SEARCHIN’, SEARCHIN’

In Uncategorized on 06/19/2017 at 20:25

Judge Paris steers her footsteps into those of Jerry Lieber and Mike Stoller, as she echoes their 1957 hit, in the endless Tax Court search for jurisdiction.

Today, Judge Paris breaks new ground in Corbin A. McNeill and Dorice S. McNeill, 148 T. C. 23, filed 6/19/17.

Corb and Dori started a case in USDCDCT when engaged in a fistfight over a shelter they unwisely espoused, but after IRS hit them with a NFTL, which Corb and Dori petitioned after Appeals tells them they can’t contest the chops, Corb and Dori dismiss the USDC case with prejudice, with the FPAA which gave rise to the deficiency admitted but the Section 6662 accuracy chops never considered.

Corb and Dori already paid the deficiency to get to USDCDCT, so all that remains are chops.

Judge Paris bifurcates the case. All that’s on the table here is jurisdiction; the actual liability for the chops is for another day.
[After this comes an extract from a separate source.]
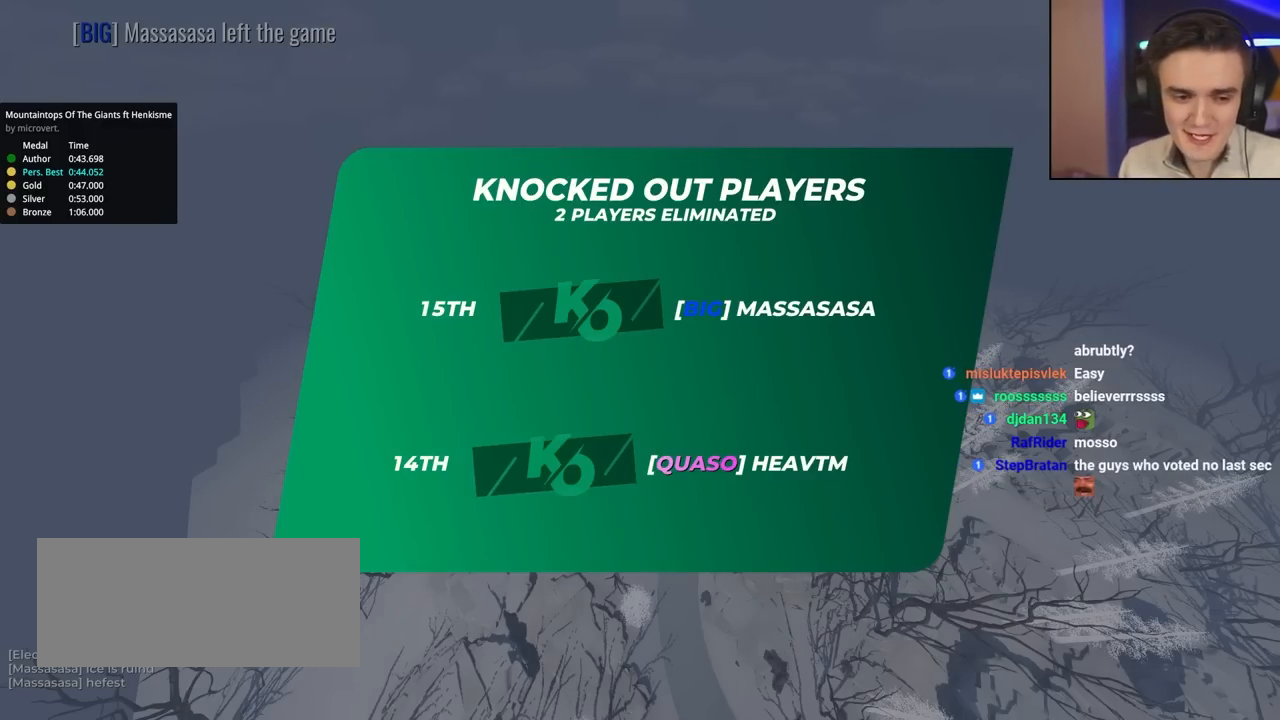
{"keys": ["up"], "events": []}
“At issue is whether, notwithstanding the specific jurisdictional provisions of TEFRA, the general jurisdictional provision of section 6330(d)(1) provides the Court with jurisdiction to review this case.” 148 T. C. 23, at p. 7 (Footnote omitted, but it says IRS concedes Corb and Dori never got a chance to fight the chops).

Prior to 2006, if there was no deficiency, chops were off the table in Tax Court after a CDP. The chopped had to go to USDC. But Congress amended Section 6330(d)(1) to provide that any petition from a NOD was fair game at 400 Second Street, NW.
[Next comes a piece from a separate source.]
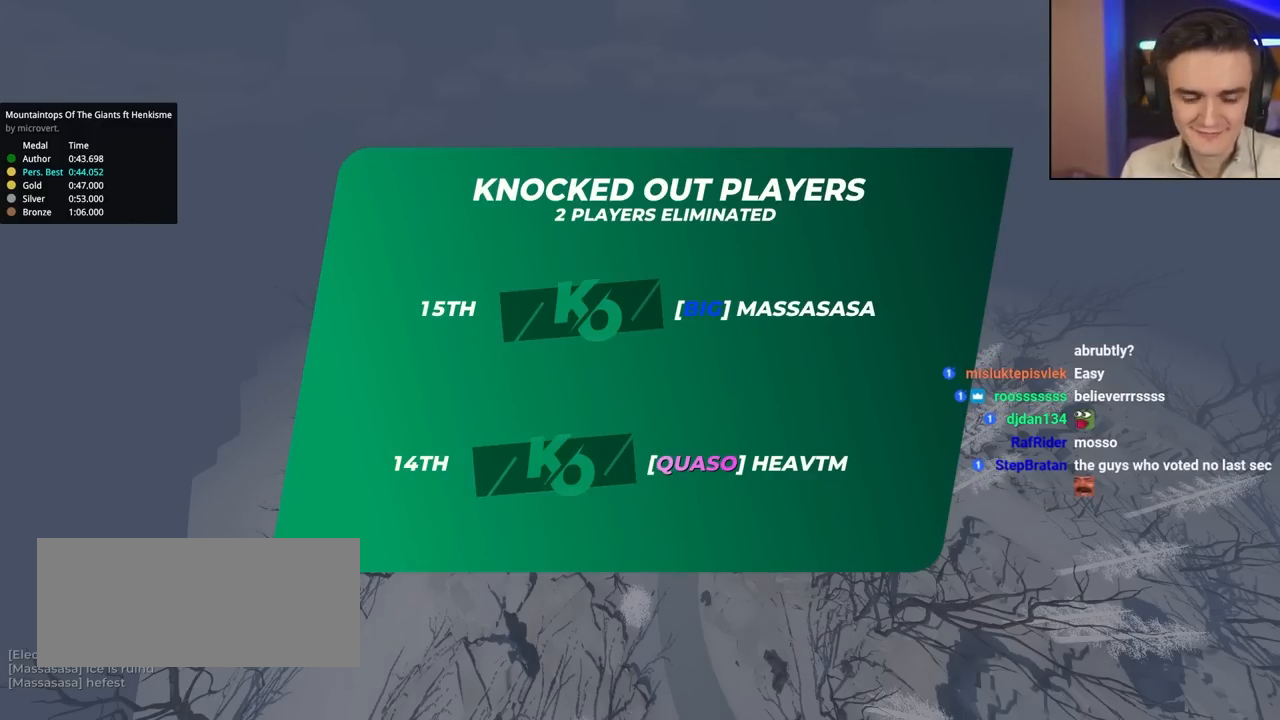
{"keys": ["up"], "events": []}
Of course, if prior chance to contest, game over.

Nonetheless, “Congress created the CDP process to provide taxpayers who are confronted with a lien filing or a proposed levy the opportunity to contest that collection action before the Internal Revenue Service proceeds to collect the outstanding tax liability. It follows that when Congress amended section 6330 in 2006–making the Tax Court the exclusive venue for review of CDP cases–its intent was not to preclude from review certain issues not subject to the Tax Court’s deficiency jurisdiction. With respect to petitioners’ section 6662(a) accuracy-related penalty, this penalty is another example of an item not subject to the Court’s deficiency jurisdiction under section 6221 but nonetheless reviewable by the Court in the context of its section 6330 jurisdiction.” 148 T. C. 23, at pp. 13-14. (Citations omitted).

Corb and Dori, stand by. There’s another opinion coming, that will determine your penalty.